Wednesday Musings

I took up sourdough making recently, with one of my good friend’s guidance. I’ve always loved baking pastries but I’ve never made bread. It just sounded so daunting- all the waiting and kneading that it comes with.

When my friend started chronicling her sourdough journey— my interest peaked. I love sourdough, a frequent breakfast would be mashed avocado on top of sourdough, sprinkled with Trader Joe’s Everything But the Bagel seasoning and a ton of red pepper flakes. It’s just so good, and also not the same on other bread. While I went off on a tangent about my favorite breakfast, sourdough making had been an epiphany, and quite possibly the only other activity (aside from writing) that has been healing me lately.

If it all sounds dramatic, picture this: An early quiet morning, you see that your starter grew double from last night’s feeding. It’s lively and active, aroma reminiscent of a baked sourdough loaf, texture that is web-like in all the right places, bubbles on top and on the side. It’s progress you can actually see. You now feed it, stirring the starter and knowing that something good will come out of it. It’s a positive experience and you just love the therapy it provides.

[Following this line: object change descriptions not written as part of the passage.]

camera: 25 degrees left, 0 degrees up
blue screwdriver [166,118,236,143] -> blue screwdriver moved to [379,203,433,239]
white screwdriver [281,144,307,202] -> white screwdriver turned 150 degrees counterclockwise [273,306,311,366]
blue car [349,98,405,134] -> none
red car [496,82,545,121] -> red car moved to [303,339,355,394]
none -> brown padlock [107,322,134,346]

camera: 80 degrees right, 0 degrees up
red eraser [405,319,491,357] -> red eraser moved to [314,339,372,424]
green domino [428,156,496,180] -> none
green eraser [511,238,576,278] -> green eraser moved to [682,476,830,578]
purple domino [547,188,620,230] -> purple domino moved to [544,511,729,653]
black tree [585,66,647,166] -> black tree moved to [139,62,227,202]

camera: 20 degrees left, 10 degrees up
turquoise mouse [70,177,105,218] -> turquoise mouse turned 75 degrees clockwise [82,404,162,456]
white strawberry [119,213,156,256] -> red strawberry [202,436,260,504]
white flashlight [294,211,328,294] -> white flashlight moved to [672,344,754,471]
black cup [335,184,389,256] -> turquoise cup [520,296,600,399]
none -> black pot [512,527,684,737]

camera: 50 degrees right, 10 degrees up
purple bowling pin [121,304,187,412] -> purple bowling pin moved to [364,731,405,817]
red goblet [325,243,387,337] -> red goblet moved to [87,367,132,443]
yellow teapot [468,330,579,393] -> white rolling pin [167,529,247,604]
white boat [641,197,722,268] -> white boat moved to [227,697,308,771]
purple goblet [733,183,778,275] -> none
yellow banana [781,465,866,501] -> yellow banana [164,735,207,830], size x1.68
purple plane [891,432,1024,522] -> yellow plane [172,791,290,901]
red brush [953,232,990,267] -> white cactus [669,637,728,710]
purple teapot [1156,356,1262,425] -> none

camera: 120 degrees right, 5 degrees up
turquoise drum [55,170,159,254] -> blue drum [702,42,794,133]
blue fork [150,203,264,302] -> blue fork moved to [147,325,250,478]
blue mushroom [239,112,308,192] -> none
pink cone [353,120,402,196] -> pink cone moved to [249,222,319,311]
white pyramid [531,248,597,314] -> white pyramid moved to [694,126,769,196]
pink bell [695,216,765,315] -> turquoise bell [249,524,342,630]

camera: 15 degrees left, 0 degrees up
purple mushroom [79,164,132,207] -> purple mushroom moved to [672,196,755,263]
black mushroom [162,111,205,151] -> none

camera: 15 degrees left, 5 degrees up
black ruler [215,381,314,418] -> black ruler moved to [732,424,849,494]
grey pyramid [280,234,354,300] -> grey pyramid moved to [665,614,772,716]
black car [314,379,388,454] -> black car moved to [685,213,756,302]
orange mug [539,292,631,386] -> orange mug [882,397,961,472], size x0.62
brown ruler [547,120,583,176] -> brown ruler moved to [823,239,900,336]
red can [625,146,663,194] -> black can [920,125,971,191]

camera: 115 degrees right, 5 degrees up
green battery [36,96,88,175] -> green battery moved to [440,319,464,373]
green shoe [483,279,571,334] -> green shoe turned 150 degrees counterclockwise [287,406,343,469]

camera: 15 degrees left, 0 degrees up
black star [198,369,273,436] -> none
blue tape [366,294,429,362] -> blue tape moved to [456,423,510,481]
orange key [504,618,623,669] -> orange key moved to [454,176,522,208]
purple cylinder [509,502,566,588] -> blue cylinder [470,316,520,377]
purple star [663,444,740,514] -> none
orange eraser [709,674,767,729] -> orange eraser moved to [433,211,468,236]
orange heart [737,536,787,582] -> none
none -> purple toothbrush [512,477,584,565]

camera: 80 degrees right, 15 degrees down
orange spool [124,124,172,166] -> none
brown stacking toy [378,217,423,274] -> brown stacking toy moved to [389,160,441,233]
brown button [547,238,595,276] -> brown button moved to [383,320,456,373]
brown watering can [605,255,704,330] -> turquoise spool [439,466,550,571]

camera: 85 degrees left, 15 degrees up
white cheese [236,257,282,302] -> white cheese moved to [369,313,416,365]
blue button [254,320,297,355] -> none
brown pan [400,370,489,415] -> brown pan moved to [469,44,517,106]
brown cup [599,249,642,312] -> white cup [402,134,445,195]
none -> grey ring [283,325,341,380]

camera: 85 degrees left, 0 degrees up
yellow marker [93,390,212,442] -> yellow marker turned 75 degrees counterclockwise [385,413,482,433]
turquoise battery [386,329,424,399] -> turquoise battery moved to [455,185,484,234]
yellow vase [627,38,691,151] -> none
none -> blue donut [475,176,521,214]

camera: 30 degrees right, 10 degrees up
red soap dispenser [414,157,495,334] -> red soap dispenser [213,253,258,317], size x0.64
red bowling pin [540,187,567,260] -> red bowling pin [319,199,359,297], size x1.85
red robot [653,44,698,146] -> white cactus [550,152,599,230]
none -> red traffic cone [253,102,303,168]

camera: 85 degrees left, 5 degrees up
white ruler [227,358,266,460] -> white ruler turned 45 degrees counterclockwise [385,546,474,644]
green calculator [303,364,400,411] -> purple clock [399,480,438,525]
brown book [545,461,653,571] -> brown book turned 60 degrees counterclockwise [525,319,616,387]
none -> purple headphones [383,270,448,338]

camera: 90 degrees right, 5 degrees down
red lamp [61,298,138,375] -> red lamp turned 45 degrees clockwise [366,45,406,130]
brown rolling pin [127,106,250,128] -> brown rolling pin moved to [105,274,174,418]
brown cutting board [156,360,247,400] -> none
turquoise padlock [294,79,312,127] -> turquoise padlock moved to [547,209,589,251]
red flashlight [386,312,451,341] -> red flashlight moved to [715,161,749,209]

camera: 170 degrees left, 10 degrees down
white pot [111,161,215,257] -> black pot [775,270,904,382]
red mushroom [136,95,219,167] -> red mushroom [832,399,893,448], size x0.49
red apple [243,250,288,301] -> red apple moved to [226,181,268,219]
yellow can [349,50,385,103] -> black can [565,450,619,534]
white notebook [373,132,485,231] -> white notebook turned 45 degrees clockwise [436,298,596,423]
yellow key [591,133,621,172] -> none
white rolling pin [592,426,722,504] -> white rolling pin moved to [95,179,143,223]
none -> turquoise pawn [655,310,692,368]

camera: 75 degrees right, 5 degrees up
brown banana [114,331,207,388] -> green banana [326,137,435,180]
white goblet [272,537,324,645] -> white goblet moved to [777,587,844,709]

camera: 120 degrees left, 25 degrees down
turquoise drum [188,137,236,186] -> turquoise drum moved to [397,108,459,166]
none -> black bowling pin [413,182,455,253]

I am not sure if most people feel this way about bread-making, but it could be truly any activity that brings you peace and joy. I am feeling melancholic lately, the first few weeks of the year turned out to be a contrary from what I thought it would be. Sometimes you just need that something to spark inspiration, or at the very least, heal you from daily stressors.

I am on my way to change things around though—the motivation is sparse but like feeding a starter, I’m learning to be patient with life’s process and progress. Until then, I will be baking bread.